Key Concept: Metacentric Height
Essential Formula: \(GM_{\text{T}} = KM_{\text{T}} - KG\)
Key Data: \(KM_{\text{G}} = 29.415 \text{ ft}\), \(KG = 4.0 \text{ ft}\)

Interactive Tool: Stability Simulator

Use the sliders to see how changing the barge's Weight (which affects draft) and Center of Gravity (cargo height) impacts the final stability (\(GM_{\text{T}}\)).

Input Parameters

Barge Weight (\(W\)) (k-lbs) 500 k-lbs

Center of Gravity (\(KG\)) (ft) 4.0 ft

Key Requirements

Calculated Draft (\(T\)) (ft) -

Metacenter Height (\(KM_{\text{T}}\)) (ft) -

Final Stability (\(GM_{\text{T}}\)) (ft) -

Final Quiz: Test Your Knowledge

1. If the weight of a barge increases, what happens to its draft (\(T\))?

It decreases (floats higher)
It increases (sinks lower)
It stays the same

2. What is the formula for the transverse moment of inertia (\(I_{\text{T}}\)) of a rectangular waterplane?

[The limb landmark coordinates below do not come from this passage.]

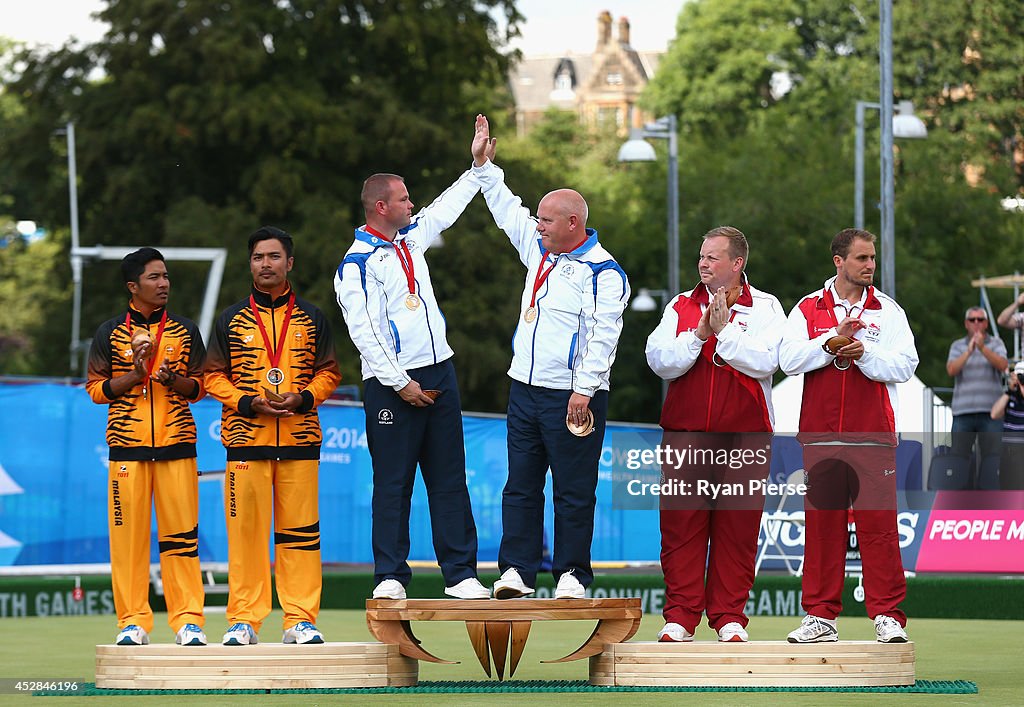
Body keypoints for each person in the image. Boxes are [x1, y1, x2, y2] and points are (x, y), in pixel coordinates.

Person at [333, 117, 494, 601]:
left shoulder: (411, 237)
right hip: (391, 384)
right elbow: (363, 331)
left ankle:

\(I_{\text{T}} = (L \times B^2) / 12\)
\(I_{\text{L}} = (B \times L^3) / 12\)
\(I_{\text{T}} = (L \times B^3) / 12\)

3. A barge is initially stable if:

\(GM_{\text{T}} > 0\) (Metacenter is above Center of Gravity)
\(GM_{\text{T}} < 0\) (Center of Gravity is above Metacenter)
\(KB = KG\)

Glossary

Archimedes' Principle: The principle that a floating body displaces a weight of fluid equal to its own weight.
Draft (\(T\)): The vertical distance from the bottom of the hull (keel) to the waterline.
Keel (\(K\)): The bottom-most structural member of a vessel, used as the vertical reference point (0 ft).
Center of Buoyancy (\(B\)): The geometric center (centroid) of the *submerged volume* of the vessel.
Center of Gravity (\(G\)): The point representing the average location of the vessel's total weight (hull, cargo, etc.).
Metacenter (\(M\)): A theoretical point of intersection of the buoyant force vectors for successive small angles of heel (roll). Its height is critical for stability.
Metacentric Height (\(GM\)): The vertical distance between the Center of Gravity (\(G\)) and the Metacenter (\(M\)). A positive \(GM\) indicates initial stability.